The purpose of the Reinvestment Period is to allow the issuer to use the proceeds to improve the business, for example, to repay pari passu or senior indebtedness, invest in long-term assets, invest in or acquire a similar business or to make a capital expenditure.
To the extent the issuer does not apply the proceeds in accordance with the requirements set forth above, it is required to make an offer to repurchase the high-yield notes at 100% of the principal amount plus accrued interest if they exceed a de minimis fixed threshold which are referred to as “Excess Proceeds”. Given the broad permitted use of proceeds, asset sale repurchase offers are uncommon in practice. However, it’s important to understand how the Excess Proceeds clause works.
Additionally, we have seen an increase in the use of leverage-based step downs meaning that if certain leverage tests are met, only a certain percentage of asset sale proceeds (typically 50% / 0%) will be subject to the “Excess Proceeds” bondholder offer requirement or more aggressively, be subject to the Asset Sales covenant’s application of proceeds provisions (see “Applicable Percentage”). In some cases, asset sale proceeds not required to be applied in accordance with the waterfall or excess proceeds requirement can build Restricted Payments capacity.
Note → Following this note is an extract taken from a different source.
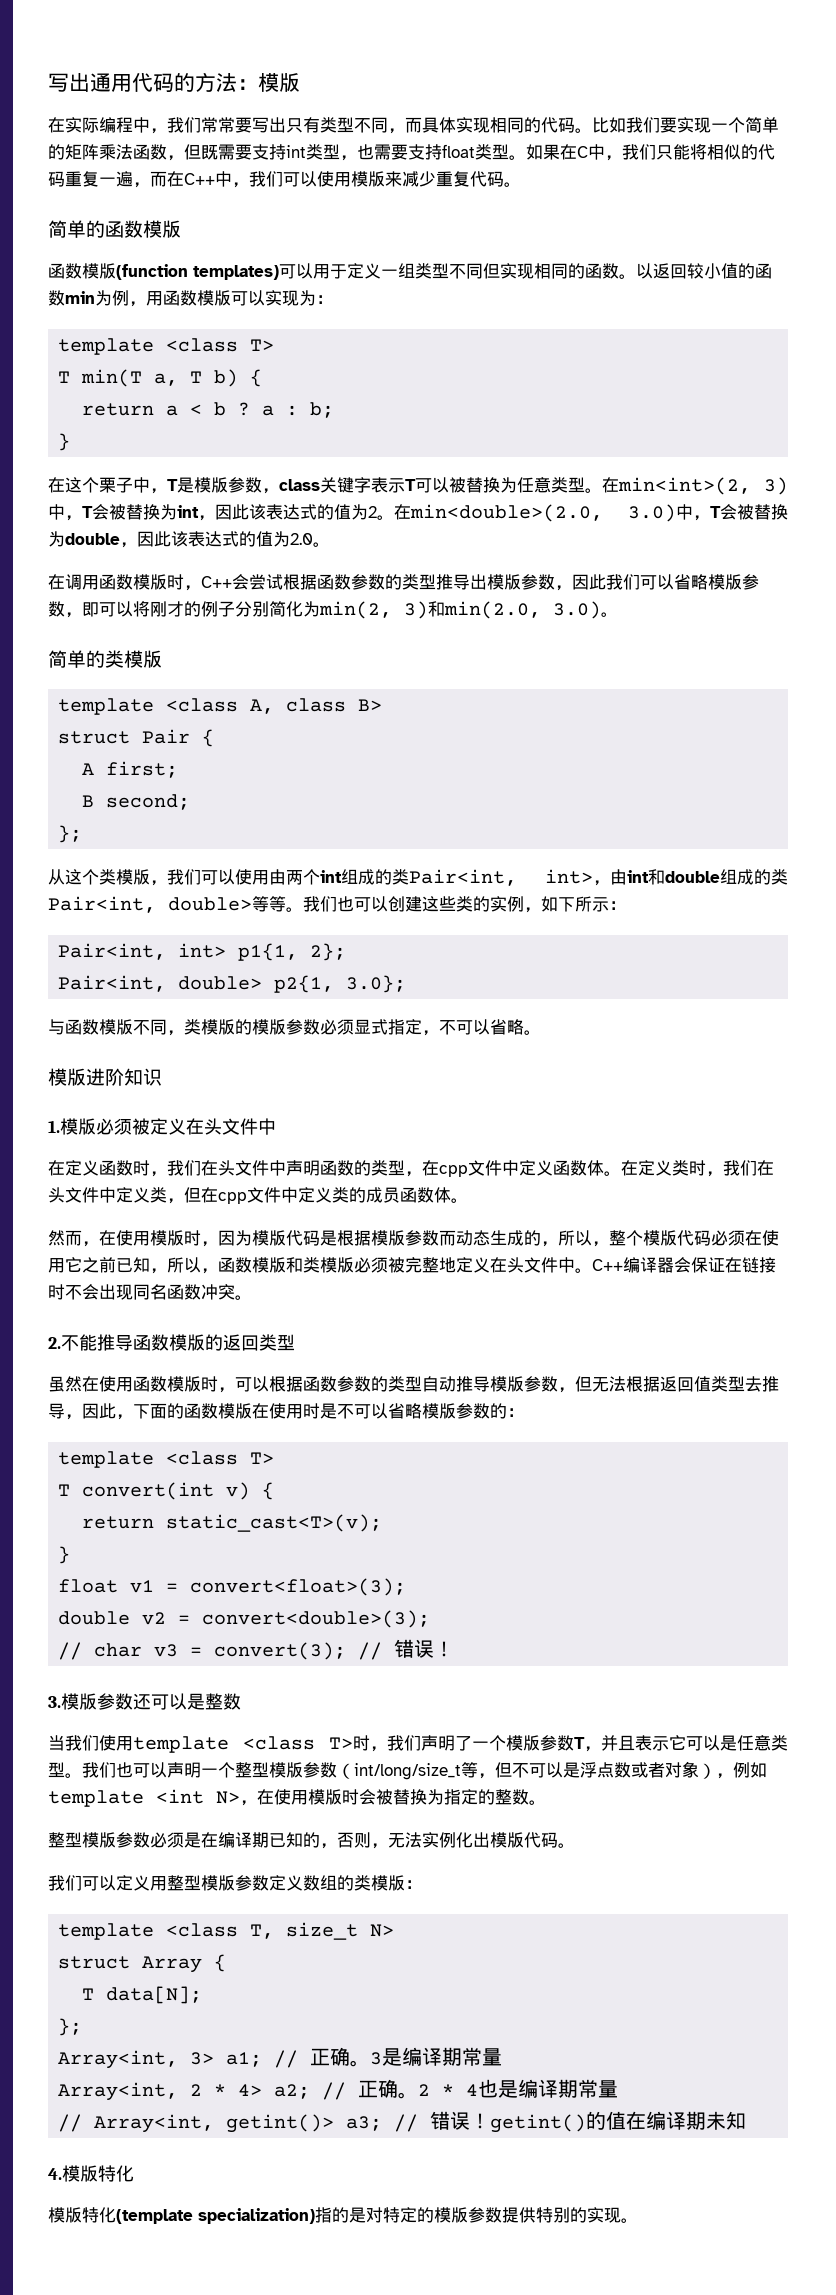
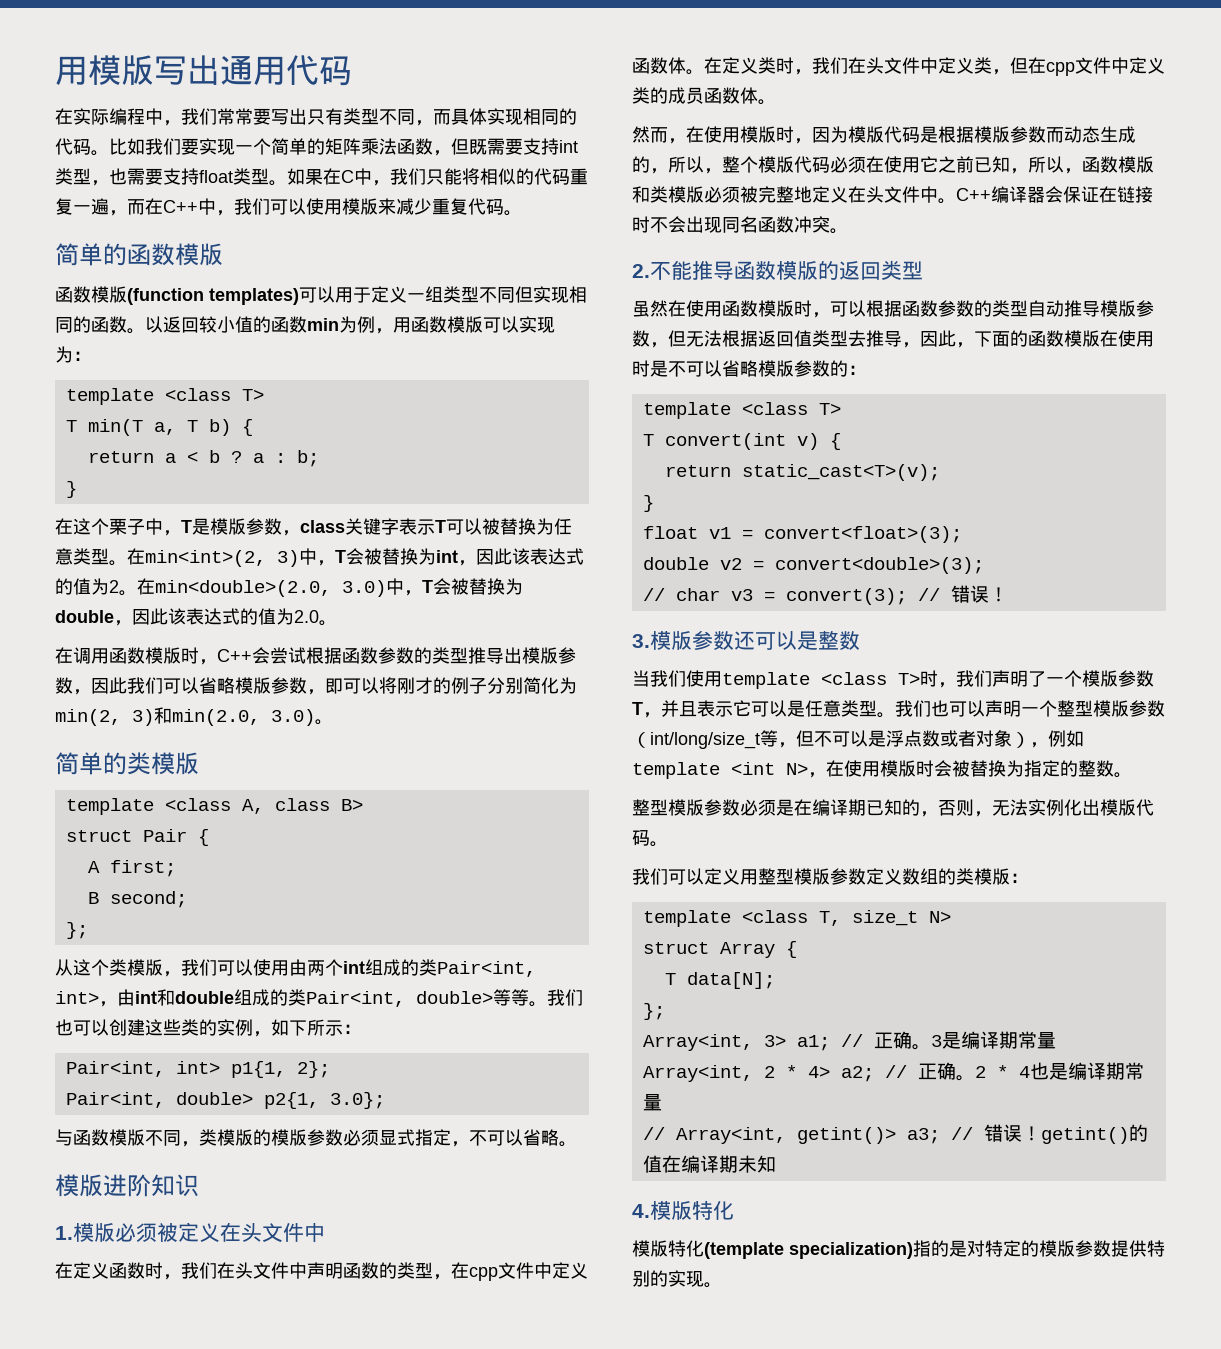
(48, 82) none -> [55,55,154,85] 用模版
[174,72,300,92] 的方法：模版 -> (352, 71) none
Lastly, in some cases, amounts that are excluded from Excess Proceeds might not only be shielded from the requirement to offer to repurchase the bonds, but it might also build Restricted Payments or Permitted Investments capacity. This has been done through a “Cumulative Credit” concept. It is present in only a few deals to date, but certainly is worth paying attention to.
What have investors been pushing back on?
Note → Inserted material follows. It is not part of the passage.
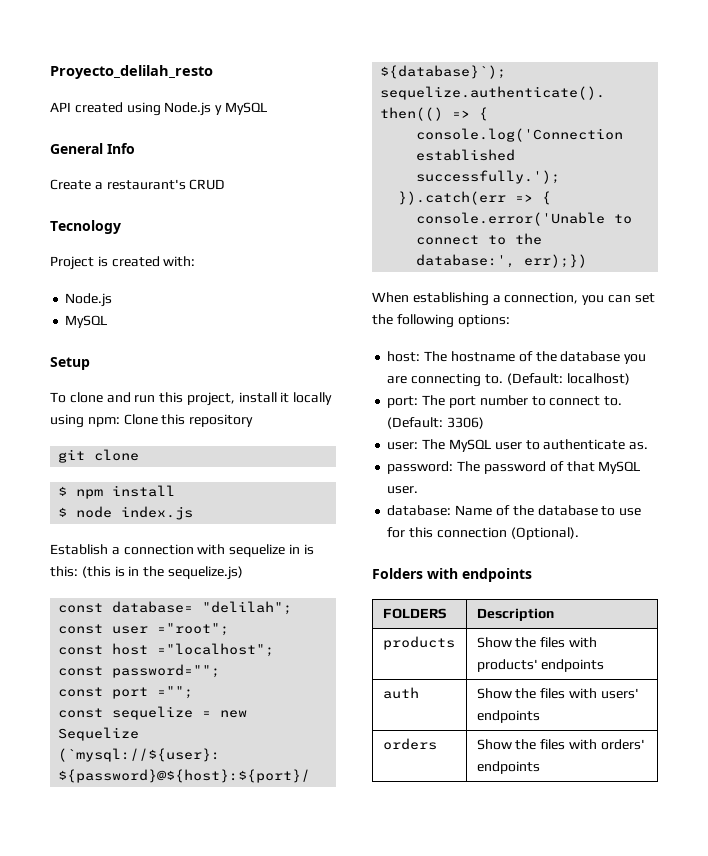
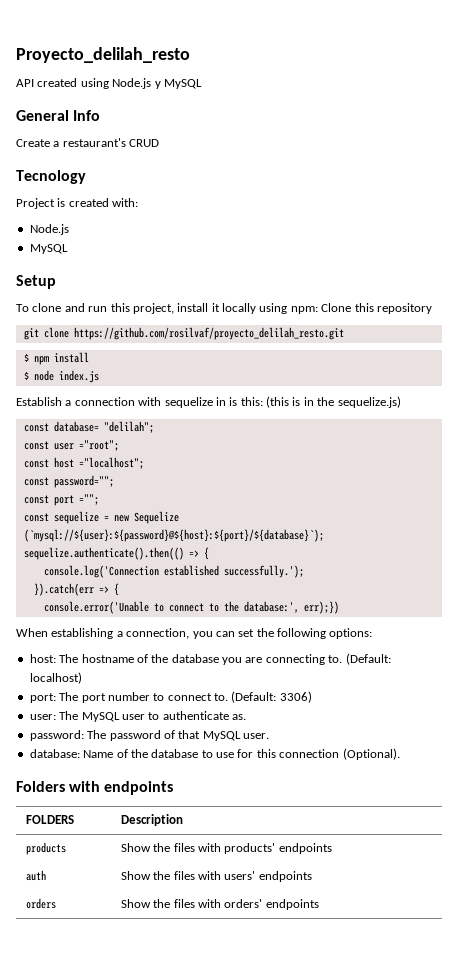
(140, 455) none -> [73,327,344,340] https://github.com/rosilvaf/proyecto_delilah_resto.git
In 2021, and through Q1 of 2022, we saw a number of asset sale items getting pushback. Of the 82 European HY sponsor deals in 2021 (11 YTD in 2022), 27% contained covenant changes (25% YTD in 2022), and of those ~32% (1 deal YTD in 2022) had changes in the asset sale covenant. The changes are set forth below:
- Amended or tightened leverage based step-downs for excess proceeds (Douglas GmbH), or removed altogether (Multi-Color);
- Amended the excess proceeds percentage (Advanz Pharma);
- Reduced the excess proceeds threshold (Birkenstock);
- Reduced the Designated Non-Cash Consideration amount (Multi-Color);
- Reduced the investment timeframe (Arxada and Modulaire Group); and
- Added back the 75% cash consideration requirement (Iliad).
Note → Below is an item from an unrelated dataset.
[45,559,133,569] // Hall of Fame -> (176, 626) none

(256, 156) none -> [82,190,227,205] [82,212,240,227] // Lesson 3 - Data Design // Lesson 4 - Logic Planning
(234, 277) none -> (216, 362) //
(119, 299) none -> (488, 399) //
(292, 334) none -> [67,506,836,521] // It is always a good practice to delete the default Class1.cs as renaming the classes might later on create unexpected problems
If you need to quickly review the Asset Sale provisions on a particular transaction, what should you look out for? The following is intended to be a short list to help you focus your review on the key points.
- How is the term “Asset Sale” defined?
Check the general and de minimis basket sizes.
Does the definition carve-out non-core assets?
Does the definition carve-out “Specified Asset Sales”?
Does the Asset Sale covenant require 75% cash?
Is the requirement diluted with an “Applicable Percentage” construct?
How is the company going to use the proceeds, and how long is the “Reinvestment Period”?
Is the amount of the Asset Sales such that it might be considered “all or substantially all” of the business?
Are any of the assets part of the security package or owned by a Guarantor?
Do items excluded from the asset sale proceeds waterfall (e.g., items excluded from Excess Proceeds) build Restricted Payment or Permitted Investments capacity?